[WHAT THE TASK ASKS]: Please repeat the records below exactly, skipping any pictures.

*** Opening INPUT DATA ***

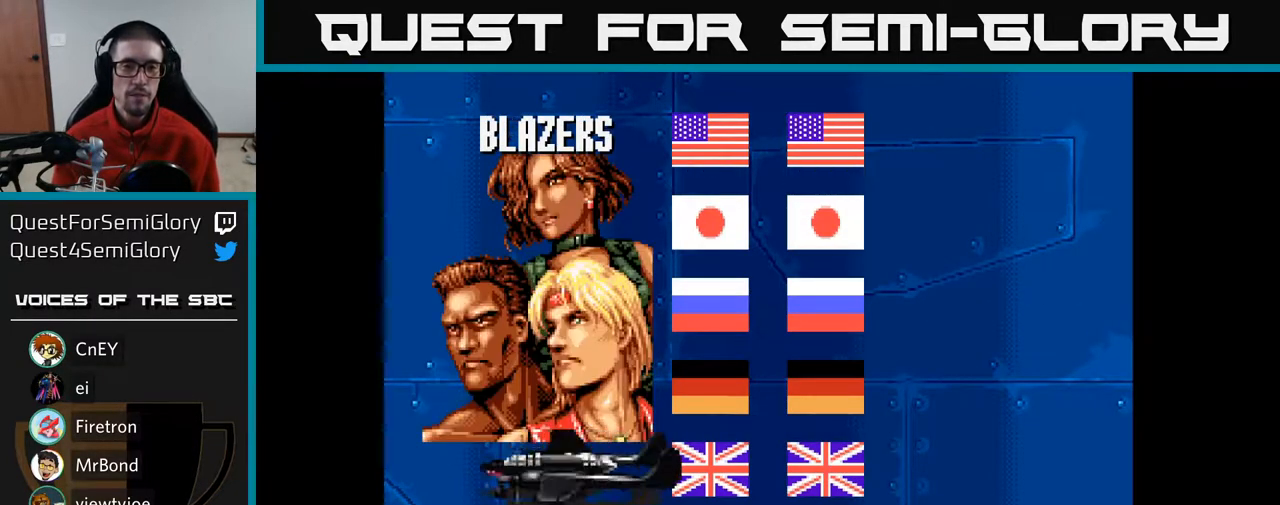
{"buttons": [], "left_stick": "center", "right_stick": "center", "events": [[33, "A", "up"]]}
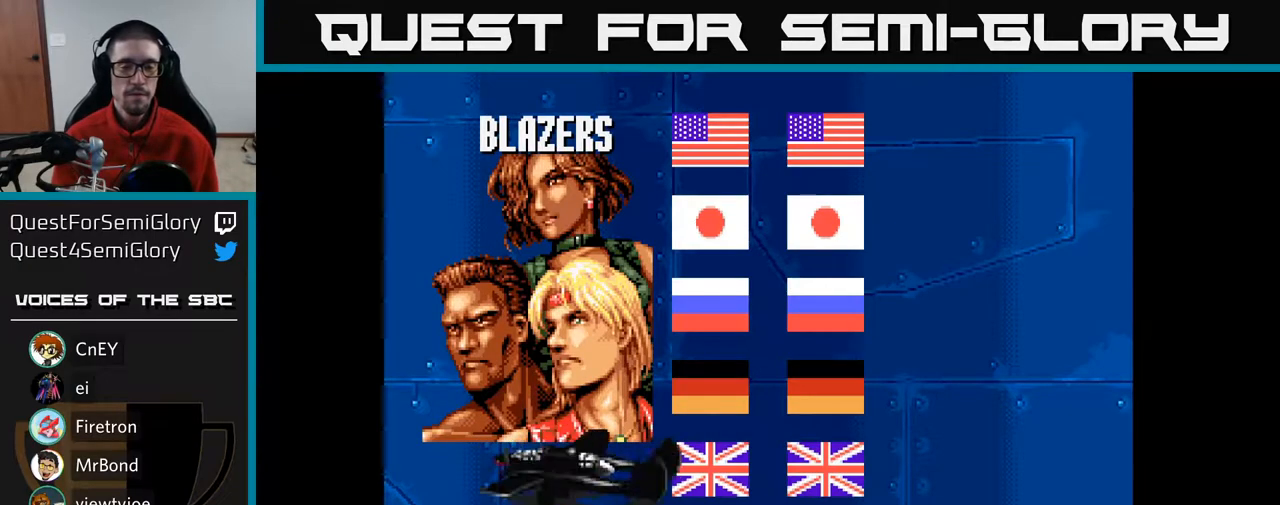
{"buttons": [], "left_stick": "center", "right_stick": "center", "events": []}
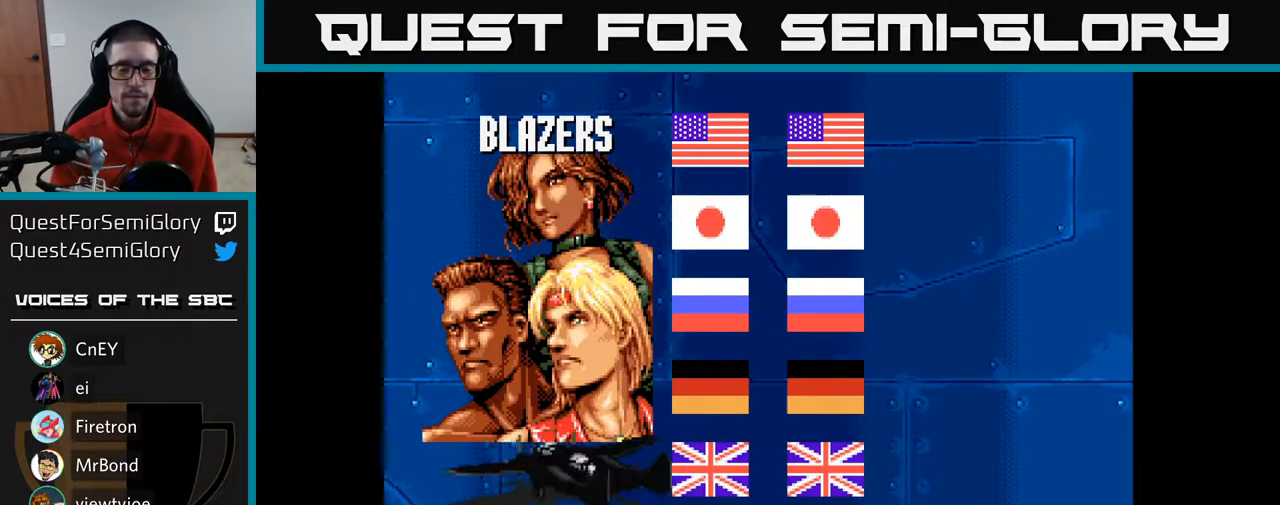
{"buttons": [], "left_stick": "center", "right_stick": "center", "events": []}
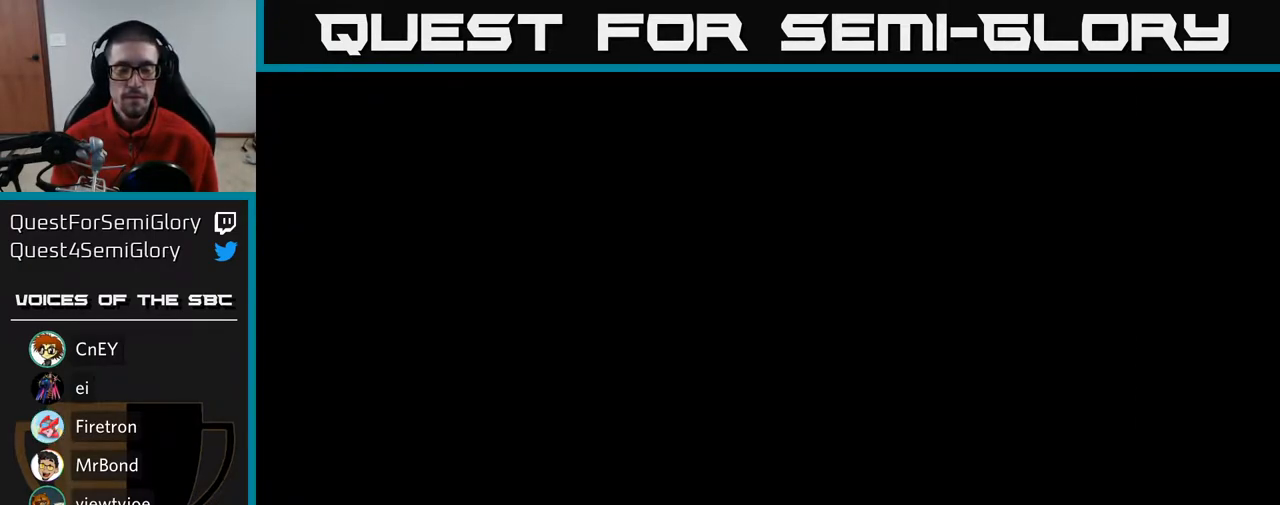
{"buttons": [], "left_stick": "center", "right_stick": "center", "events": []}
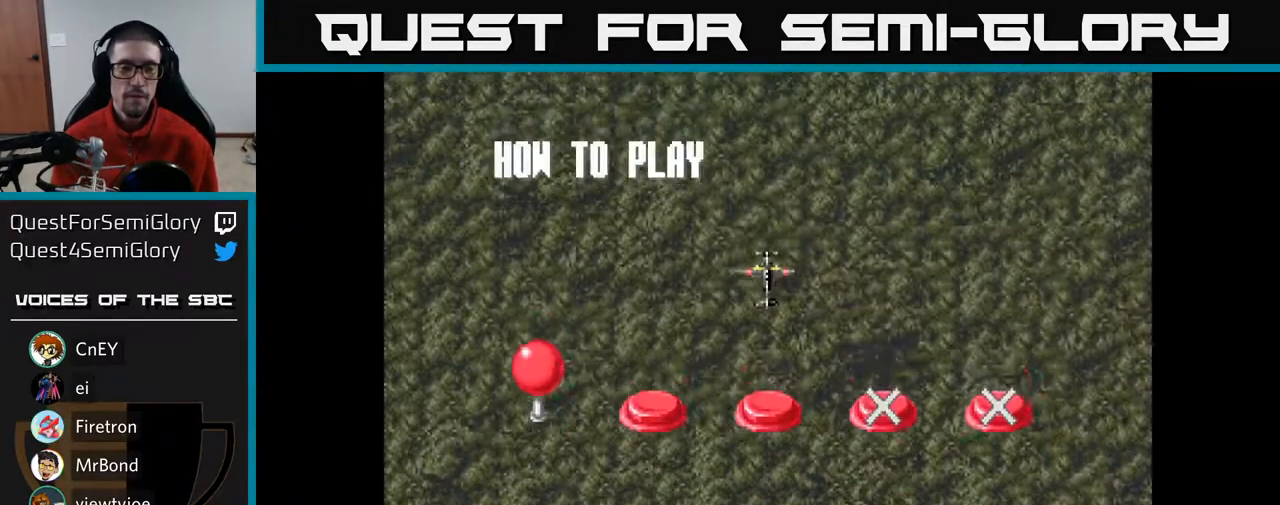
{"buttons": [], "left_stick": "center", "right_stick": "center", "events": [[317, "A", "down"], [417, "A", "up"]]}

*** Closing INPUT DATA ***

[EXERCISE RESPONSE]:
{"buttons": [], "left_stick": "center", "right_stick": "center", "events": [[33, "A", "up"]]}
{"buttons": [], "left_stick": "center", "right_stick": "center", "events": []}
{"buttons": [], "left_stick": "center", "right_stick": "center", "events": []}
{"buttons": [], "left_stick": "center", "right_stick": "center", "events": []}
{"buttons": [], "left_stick": "center", "right_stick": "center", "events": [[317, "A", "down"], [417, "A", "up"]]}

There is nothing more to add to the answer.